## SELECTED TEXT
Can I proove equality of x and y form this expression?

Question

$x$ and $y$ are from $S=(0,1)$, $S \subset \mathbb{R}$. I'm trying to prove that a relation on that set defined as:

$$x\rho y \Leftrightarrow \frac{x^2}{1-y^2} \ge \frac{y^2}{1-x^2}$$

is antisymetrical, but get an expression like this:

$$x\rho y \: \wedge \: y \rho x \Leftrightarrow \frac{x^2}{1-y^2} \: \ge\frac{y^2}{1-x^2} \: \wedge \frac{y^2}{1-x^2} \ge \frac{x^2}{1-y^2} $$

$$\Rightarrow \frac{x^2}{1-y^2} \ge \frac{x^2}{1-y^2}$$

From that I can conclude that the expression above is true for any $x,y \in S$, but not that $x=y$.

But to prove that it's not true I have to provide one example for which it's not true, which I can't do without selecting two same numbers.

How can I prove that it is, or is not antisymetrical?

Answer 1

For $x=\sqrt{1/3}$ and $y=\sqrt{2/3}$ we have $x\rho y \: \wedge \: y \rho x$

Answer 2

Note that you can actually prove $xRy \land yRx \iff x^2(1-x^2) = y^2(1-y^2)$ since $ x, y \notin \left\{ -1,1\right\}$

Now take $y = \sqrt{1-x^2} \ne x \forall x \ne \frac{ \sqrt{2}} 2$

(Collected data entries)
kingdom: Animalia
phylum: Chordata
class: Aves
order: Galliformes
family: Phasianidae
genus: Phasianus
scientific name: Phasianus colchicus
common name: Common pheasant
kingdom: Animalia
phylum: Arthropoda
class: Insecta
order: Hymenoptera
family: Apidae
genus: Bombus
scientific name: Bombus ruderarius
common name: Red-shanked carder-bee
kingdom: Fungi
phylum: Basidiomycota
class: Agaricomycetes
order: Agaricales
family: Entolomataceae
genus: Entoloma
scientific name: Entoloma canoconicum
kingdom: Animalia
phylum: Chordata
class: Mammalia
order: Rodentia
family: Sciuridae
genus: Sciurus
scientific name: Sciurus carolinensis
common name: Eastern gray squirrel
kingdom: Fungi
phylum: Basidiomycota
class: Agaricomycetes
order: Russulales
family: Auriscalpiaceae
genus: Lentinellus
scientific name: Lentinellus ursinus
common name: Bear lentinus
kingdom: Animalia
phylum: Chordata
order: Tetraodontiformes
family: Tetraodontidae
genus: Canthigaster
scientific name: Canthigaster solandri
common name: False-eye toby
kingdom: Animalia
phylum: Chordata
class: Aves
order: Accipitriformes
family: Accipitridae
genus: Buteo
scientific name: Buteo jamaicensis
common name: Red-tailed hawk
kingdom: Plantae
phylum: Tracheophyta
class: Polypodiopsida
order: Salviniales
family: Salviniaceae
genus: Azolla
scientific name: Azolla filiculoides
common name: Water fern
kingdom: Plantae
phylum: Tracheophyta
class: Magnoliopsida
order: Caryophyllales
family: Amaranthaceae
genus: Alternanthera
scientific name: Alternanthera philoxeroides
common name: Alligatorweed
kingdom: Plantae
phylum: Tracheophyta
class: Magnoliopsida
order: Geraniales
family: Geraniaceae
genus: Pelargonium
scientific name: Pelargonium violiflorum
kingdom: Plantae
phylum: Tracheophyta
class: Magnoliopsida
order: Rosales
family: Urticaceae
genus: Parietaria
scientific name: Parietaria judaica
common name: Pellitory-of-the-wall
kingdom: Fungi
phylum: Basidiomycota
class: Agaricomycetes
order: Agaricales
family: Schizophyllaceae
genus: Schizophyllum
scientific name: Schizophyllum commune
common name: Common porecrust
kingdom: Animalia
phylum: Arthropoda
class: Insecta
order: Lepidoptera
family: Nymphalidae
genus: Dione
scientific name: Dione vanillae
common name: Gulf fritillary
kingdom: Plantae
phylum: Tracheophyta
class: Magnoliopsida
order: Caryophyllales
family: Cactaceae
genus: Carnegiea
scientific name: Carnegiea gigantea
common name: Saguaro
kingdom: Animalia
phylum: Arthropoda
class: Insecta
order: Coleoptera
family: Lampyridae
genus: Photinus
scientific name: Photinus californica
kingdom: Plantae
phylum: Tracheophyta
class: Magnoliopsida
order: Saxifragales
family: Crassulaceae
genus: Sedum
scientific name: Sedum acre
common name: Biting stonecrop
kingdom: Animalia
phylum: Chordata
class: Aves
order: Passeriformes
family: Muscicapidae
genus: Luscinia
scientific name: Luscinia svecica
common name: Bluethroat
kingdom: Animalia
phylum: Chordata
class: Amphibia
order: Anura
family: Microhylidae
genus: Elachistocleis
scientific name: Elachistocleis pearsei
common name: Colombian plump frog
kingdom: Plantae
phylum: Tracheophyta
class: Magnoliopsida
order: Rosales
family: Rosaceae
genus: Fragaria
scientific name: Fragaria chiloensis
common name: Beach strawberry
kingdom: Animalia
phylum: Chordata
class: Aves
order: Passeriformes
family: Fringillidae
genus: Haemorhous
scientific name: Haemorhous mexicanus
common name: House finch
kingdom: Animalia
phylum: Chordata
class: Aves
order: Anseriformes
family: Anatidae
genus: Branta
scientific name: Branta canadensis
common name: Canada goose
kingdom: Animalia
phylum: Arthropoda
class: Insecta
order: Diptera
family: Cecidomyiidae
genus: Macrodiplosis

## PROBLEMS TO WORK ON
1/ Output a passage of the antisymmetry thread word for word: begin at the words "But to prove" and stop after "is not antisymetrical?".
2/ In the antisymmetry thread, what values of x and y does the first answer give?
This material has no connection to the antisymmetry thread.

## EXERCISE SOLUTIONS
1/
But to prove that it's not true I have to provide one example for which it's not true, which I can't do without selecting two same numbers.

How can I prove that it is, or is not antisymetrical?

2/ x = √(1/3) and y = √(2/3)